I am a girl who gets waxed. Since maintaining my budget has become my number one goal, that 'minor' grooming detail has fallen by the wasteside. The longer I went without being waxed, the more I dreaded the appointment that needed to be made. If you've ever been waxed, you know the more time in between visits, the worst your next visit will be. Because at some point, it's like starting over from scratch. Well today was my starting-over-from-scratch day and let me tell you...it was not nice. I winced and called out to Jesus and even grabbed my girl M's hand once telling her to, 'hold on, hold on'. It wasn't fun, but I love it. One, because the end result is so worth it. And two, my girl and I can catch up and talk. M has known me since I was 19; I will be 32 in in 12 days. So we have history. She is old enough to be my young mom, so throughout our friendship she has always imparted wisdom in that sista-girlfriend way you can't get from everybody.
Today, as she meticulously ripped hot wax, along with any rooted and visible hair, from my body, she said I seemed a bit 'melancholy'. At first I told her I was fine, but she knew I wasn't being honest. I finally broke it down and told her what I've been thinking. Stuff that has been going on, that I haven't really talked to anybody about. I posed the question, 'do people really want you to be honest and vocal or just play the role?' I went on to discuss how I have stated some facts in a few recent situations and the end results weren't what I would have liked. How I feel as though I say what everybody is thinking, but when I look up, I'm alone and no one is there to back me. She said, very simply, 'that's too much conversation. You know how bitches are. Don't sweat the small stuff.' If people want to sit on the sidelines and not say anything, she instructed me to do the same. More or less, 'do you and keep it moving'. She said this was even important with family when I discussed some not so visible but totally evident family conflicts. Although this is simple enough, there are some lessons that just hit you at the right time, when spoken by the right person.

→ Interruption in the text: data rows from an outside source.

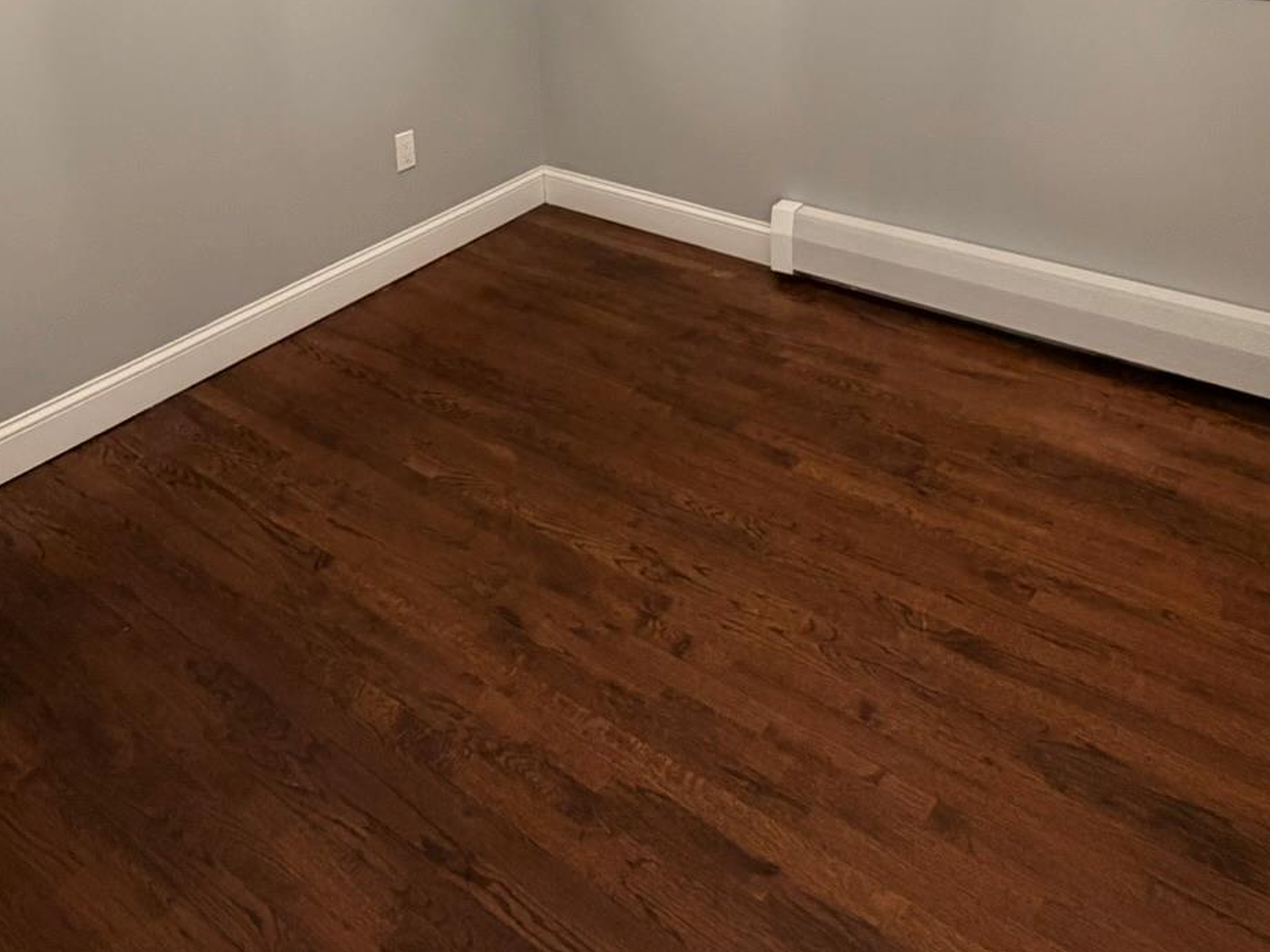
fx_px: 1137
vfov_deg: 41.4
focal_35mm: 31
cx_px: 616
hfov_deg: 58.3
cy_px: 71
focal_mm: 2.22
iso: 320
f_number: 2.2
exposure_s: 1/60
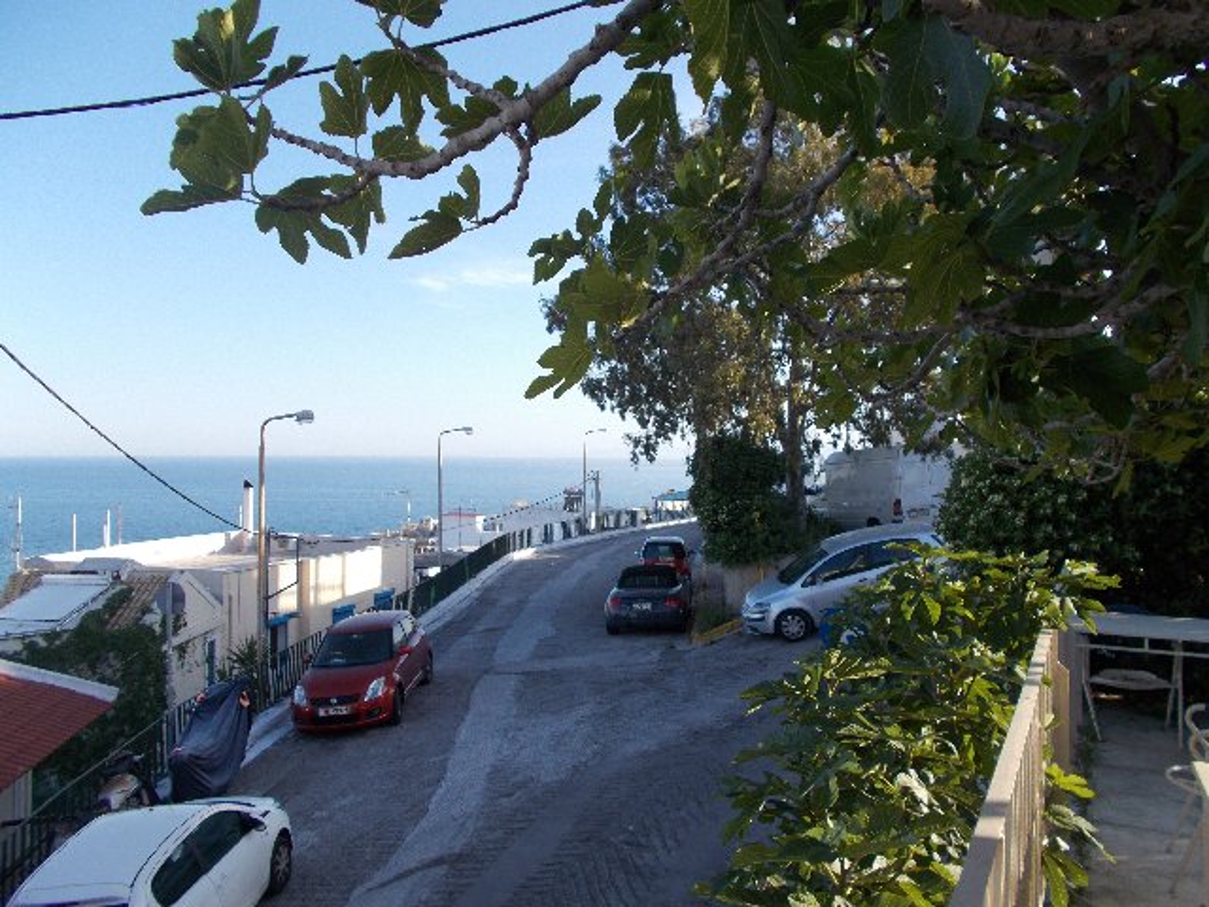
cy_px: 454
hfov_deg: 67.3
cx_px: 604
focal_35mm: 26
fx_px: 908
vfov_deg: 53.1
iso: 80
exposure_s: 1/320
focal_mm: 4.6
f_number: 3.2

So I will do that- not sweat the small stuff. I read the Richard Carlson book with that phrase as it's title, years ago, and it apparently is still relevant today. In addition to today's 'lesson', I keep hearing my mother in my ear saying, 'stop complaining'. The small stuff, whatever that may be, needs to be let go. As I left, I reminded M of my impending birthday, she smiled and said, 'you're still a baby. A big baby, but a baby.' Realizing how much and how fast babies learn, all I can do is smile and think of the possibilities.